The museum doesn’t stop there. It also does a hanging reenactment. Well, not really. But a comic executioner in period costume does a mock hanging, ordering a visitor from the audience up to an actual gallows built in the prison yard. The executioner loudly announced to the crowd that a petition had been distributed to stay the man’s execution.
He looked at the paper and said to the doomed man, “Your own family didn’t sign the petition. I don’t like your chances.”
Soon, the barrister appeared and announces a royal pardon. In reality, they hanged criminals at Gallows Hill just outside the city center and some on the front steps of this building, the last of which occurred in 1864. The museum was once a honeycomb of jail cells which we all walked through, ducking our heads in the tight enclosures. We passed wooden stocks where prisoners’ feet were held in place and they were targets of trash, old fruit and dung or whatever the public could find. The length of the prison yard is lined with photos and descriptions of some of those criminals executed.
I later returned to the courtroom and saw the actress. Christy Fearn is a lifetime theater actress who has worked around Europe and found “her dream job” in an audition at the museum eight years ago. She’s also a Nottingham native and later I asked her by email what she likes about her city.
“In Nottingham, we have a local accent and dialect that is virtually impossible to imitate correctly and we eat chips (not ‘fries’ – we never call them that) with mushy peas,” she wrote. “We also have a castle that visitors say isn’t a castle and a local hero (Robin Hood) who may not have existed. But we shouldn’t get mardy. We should be proud of our history, not least because we are home of the original Luddites and the poet Lord Byron.”

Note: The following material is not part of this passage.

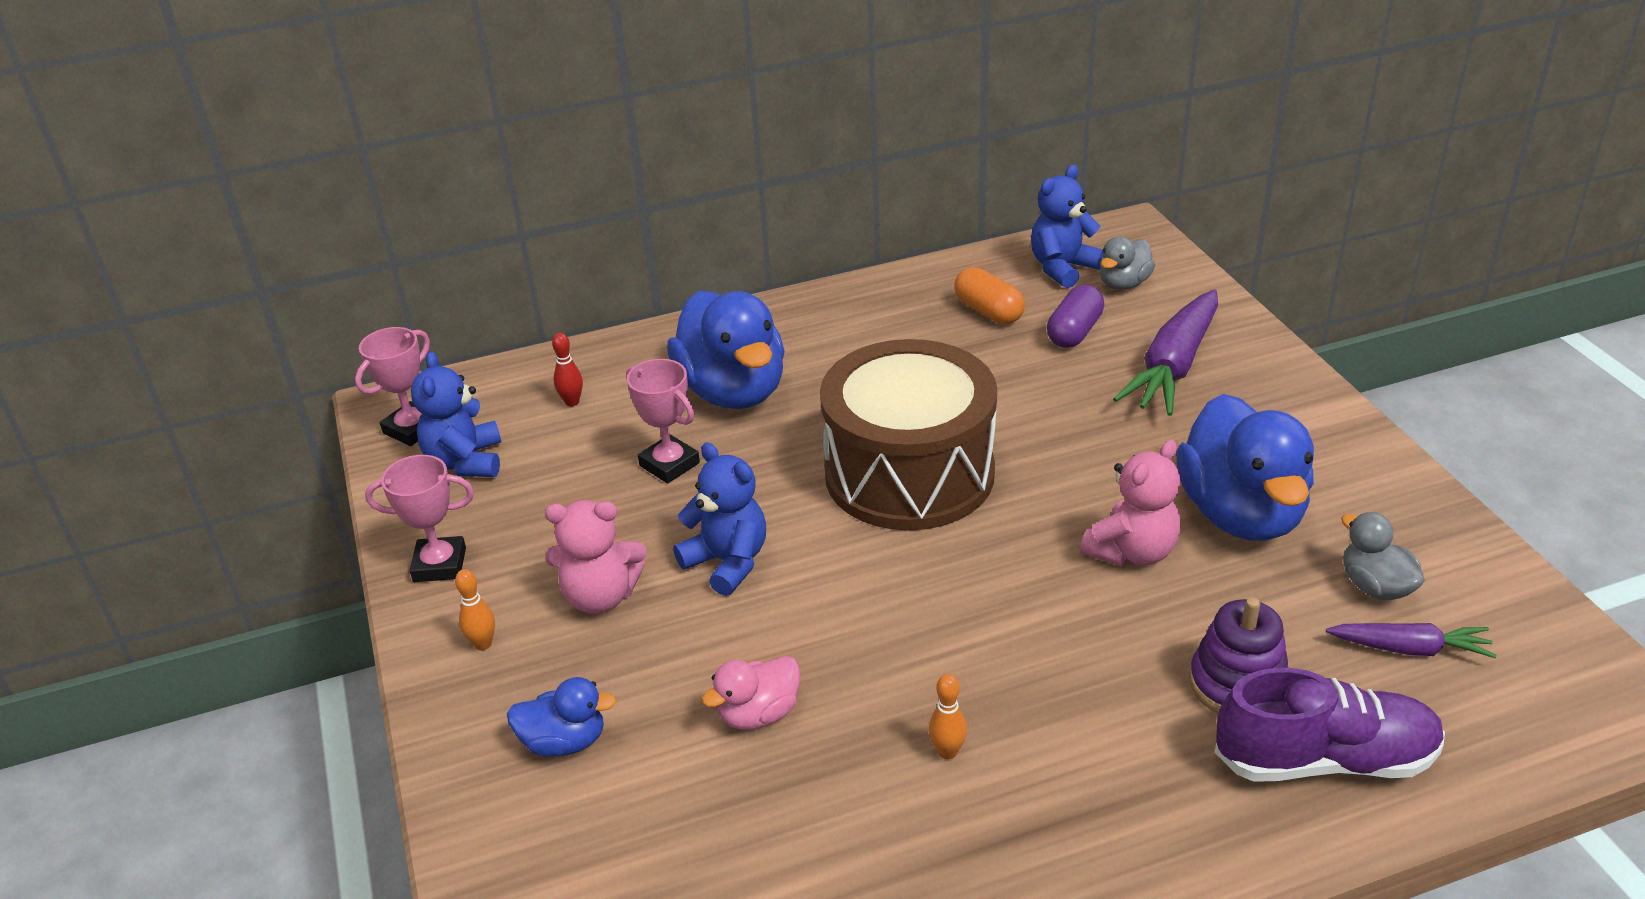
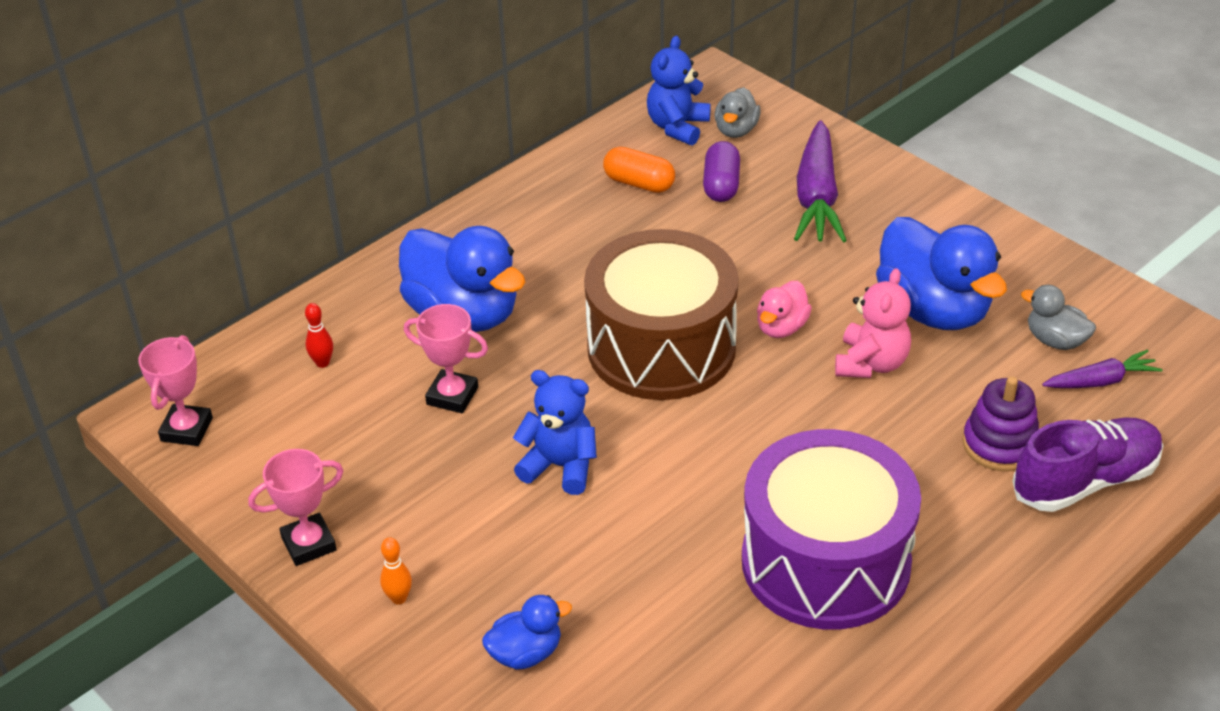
camera: 25 degrees left, 5 degrees up
blue teddy bear [411,351,501,477] -> none
pink teddy bear [545,500,646,614] -> none
pink duck [702,656,800,730] -> pink duck moved to [757,281,812,338]
orange bowling pin [929,674,967,759] -> purple drum [742,429,921,630]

Frankly, I don’t care if Robin Hood existed. I’m glad Nottingham does. It’s England at its historic best with a youthful twist. Nottingham rocks to its own guitar player and isn’t above a good riot.

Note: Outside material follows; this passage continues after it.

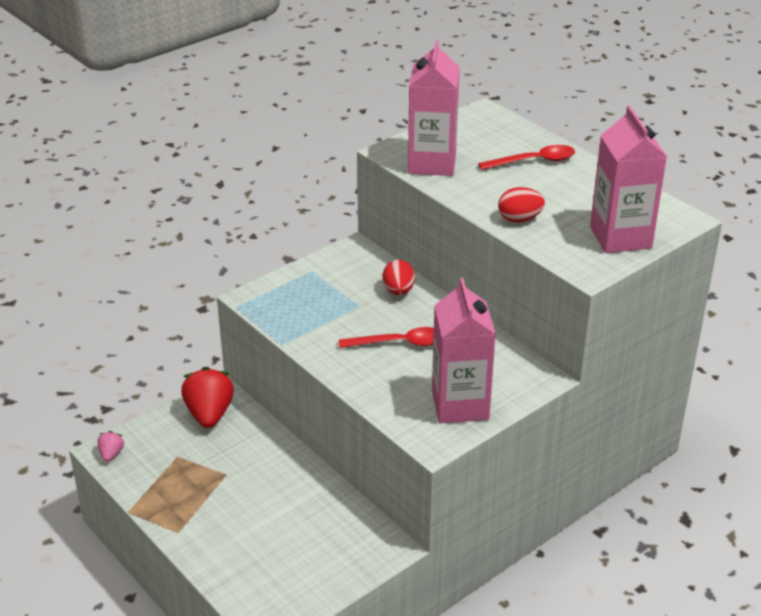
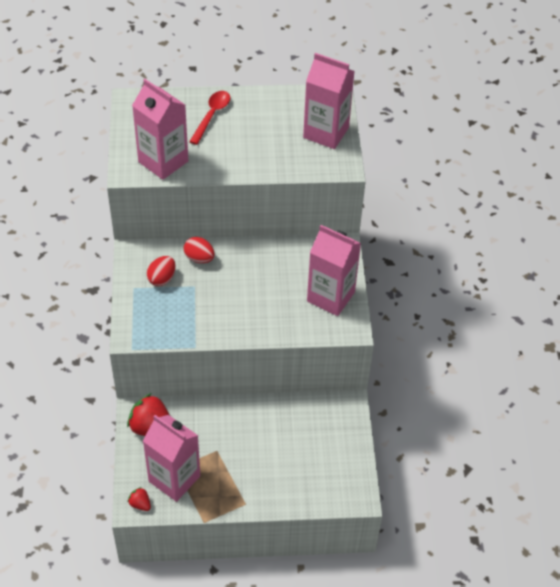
camera: 55 degrees left, 15 degrees up
pink strawberry [98,431,124,462] -> red strawberry [128,487,151,511]
red spoon [339,327,434,348] -> none
red egg [498,187,545,222] -> red egg moved to [147,256,176,286]
none -> pink carton [143,415,200,502]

Now if you’ll excuse me, I must go get hanged.
If you want to go …
How to get there: Trains leave hourly from London’s St. Pancras International station. The 1 hour, 45-minute ride starts at 47.48 euros but goes up to 83.10 on certain times. Bus is cheaper. They leave about every hour from London’s Victoria Station. The 3-hour, 15-minute ride is 21.12 euros. Important: Book at least a day in advance online. The prices jump when purchased on day of departure.
Where to stay: Hotel Ibis Nottingham Centre, 16 Fletcher Gate, 44-115-985-3600, Ibis Nottingham Centre, H6160@accor.com. Perfect location, walking distance from train station and in heart of city. I paid a little under 100 euros a night, not including breakfast.
Where to eat: The Cross Keys, 15 Byard Lane, 44-115-941-7898, The Cross Keys, crosskeysnottingham.co.uk. 11:30 a.m.-1 a.m. Friday-Saturday, 11:30 a.m.-10 p.m. Sunday, 11:30 a.m.-11 p.m. Monday-Wednesday, 11:30a.m.-11:30 p.m. Thursday. Quintessential English pub almost next door to the Ibis. Traditional English fare with sandwiches starting at 4.95 pounds and mains at 10.95. Try the beef bourguignon. Try the homemade faggots if you dare. (Relax. They’re meatballs with bits of liver inside).
When to go: Nottingham is rarely hot. July is its warmest when temperatures reach 71 and lows 55. Coldest is January when temperatures range from 35-45. It’s also the rainiest month. I visited in October when it was 46-58.